THE supermarket row in Shipston reignited this week when an appeal was lodged against Stratford District Council’s decision to reject it.
The controversial plan gripped the town for over a year before it was thrown out at a lengthy and heated meeting in January.
On Tuesday, developers Ainscough Strategic Land confirmed they had indeed appealed the decision, like many expected them to.
Five hundred people signed a petition backing the supermarket on land off Campden Road, and John Brooks, planning director at Ainscough, said: “We have been overwhelmed by the support we’ve received from the local community, and were very disappointed to see the application rejected.”
Over 200 full and part-time jobs would be created, he said, confirming Ainscough’s commitment to developing the site.
Earlier this year, hundreds of people with a mixture of pro and anti-supermarket signs packed into Shipston High School. They watched a Stratford District Council planning committee unanimously reject the plan to build a supermarket, a petrol station, 54 houses, and a retirement development of 130 homes on land off Campden Road.
On that night Jeff Kenner, the fervently pro-supermarket Labour district councillor for Shipston, ominously said: “If you reject it, it will be upheld on appeal.”

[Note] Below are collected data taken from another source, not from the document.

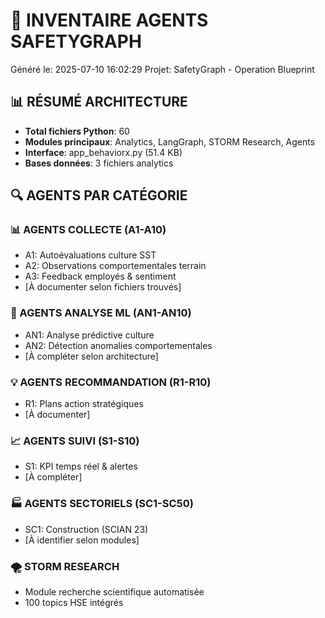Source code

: ﻿# 🤖 INVENTAIRE AGENTS SAFETYGRAPH
Généré le: 2025-07-10 16:02:29
Projet: SafetyGraph - Operation Blueprint

## 📊 RÉSUMÉ ARCHITECTURE
- **Total fichiers Python**: 60
- **Modules principaux**: Analytics, LangGraph, STORM Research, Agents
- **Interface**: app_behaviorx.py (51.4 KB)
- **Bases données**: 3 fichiers analytics

## 🔍 AGENTS PAR CATÉGORIE

### 📊 AGENTS COLLECTE (A1-A10)
- A1: Autoévaluations culture SST
- A2: Observations comportementales terrain  
- A3: Feedback employés & sentiment
- [À documenter selon fichiers trouvés]

### 🧠 AGENTS ANALYSE ML (AN1-AN10)
- AN1: Analyse prédictive culture
- AN2: Détection anomalies comportementales
- [À compléter selon architecture]

### 💡 AGENTS RECOMMANDATION (R1-R10)
- R1: Plans action stratégiques
- [À documenter]

### 📈 AGENTS SUIVI (S1-S10)
- S1: KPI temps réel & alertes
- [À compléter]

### 🏭 AGENTS SECTORIELS (SC1-SC50)
- SC1: Construction (SCIAN 23)
- [À identifier selon modules]

### 🌪️ STORM RESEARCH
- Module recherche scientifique automatisée
- 100 topics HSE intégrés
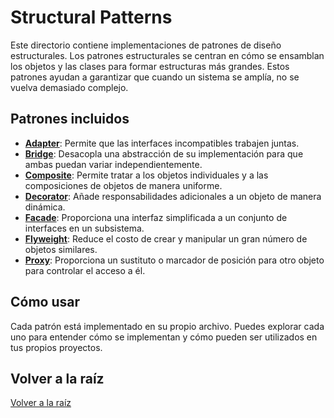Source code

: # Structural Patterns

Este directorio contiene implementaciones de patrones de diseño estructurales. Los patrones estructurales se centran en cómo se ensamblan los objetos y las clases para formar estructuras más grandes. Estos patrones ayudan a garantizar que cuando un sistema se amplía, no se vuelva demasiado complejo.

## Patrones incluidos

- **[Adapter](adapter/README.md)**: Permite que las interfaces incompatibles trabajen juntas.
- **[Bridge](bridge/README.md)**: Desacopla una abstracción de su implementación para que ambas puedan variar independientemente.
- **[Composite](composite/README.md)**: Permite tratar a los objetos individuales y a las composiciones de objetos de manera uniforme.
- **[Decorator](decorator/README.md)**: Añade responsabilidades adicionales a un objeto de manera dinámica.
- **[Facade](facade/README.md)**: Proporciona una interfaz simplificada a un conjunto de interfaces en un subsistema.
- **[Flyweight](flyweight/README.md)**: Reduce el costo de crear y manipular un gran número de objetos similares.
- **[Proxy](proxy/README.md)**: Proporciona un sustituto o marcador de posición para otro objeto para controlar el acceso a él.

## Cómo usar

Cada patrón está implementado en su propio archivo. Puedes explorar cada uno para entender cómo se implementan y cómo pueden ser utilizados en tus propios proyectos.

## Volver a la raíz

[Volver a la raíz](../README.md)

“Delighted” with this week’s news, he warned: “If the council decides to defend the appeal it will incur substantial costs at the taxpayer’s expense.”
Cllr Kenner, who was voted onto the council last November because of his pro-supermarket position reckons the decision to appeal has “undoubtedly” been influenced by the huge amount of local support for the proposal.
However, at the meeting, there were more ‘no’ signs than ‘yes’ signs, and the town appears to be split down the middle with no obvious sway either way.
Both the pro ‘Shipston Needs a Supermarket’ (SNAS) group, and the anti ‘Shipston Heart Alive Campaign’ (SHAC) claim a majority.
William Trevethick, chairman of SHAC, was unsurprised the developers had appealed. “Our position hasn’t changed,” he said. “We remain opposed to this application, which we consider to be the wrong development in the wrong place.”
He said the town centre could lose between 60-90 per cent of trade, and that 130 extra-care homes would put a huge and uncontrollable strain on the town’s medical services.
“This is simply not sustainable to the life of the town,” he said.
Cllr Kenner disagrees, and reckons the town centre could tap into the market of an estimated 7,000 new customers coming to Shipston each year because of the supermarket.
He said: “With local jobs being lost in the town, such as those under threat at Turbine Blading, it would provide a huge boost to the local economy if this development is given the go ahead and it would also be a massive vote of confidence in the people of Shipston.”
The appeal has gone to the government’s planning inspectorate, which is yet to set a date for the hearing, but it is expected to be within ten to 20 weeks.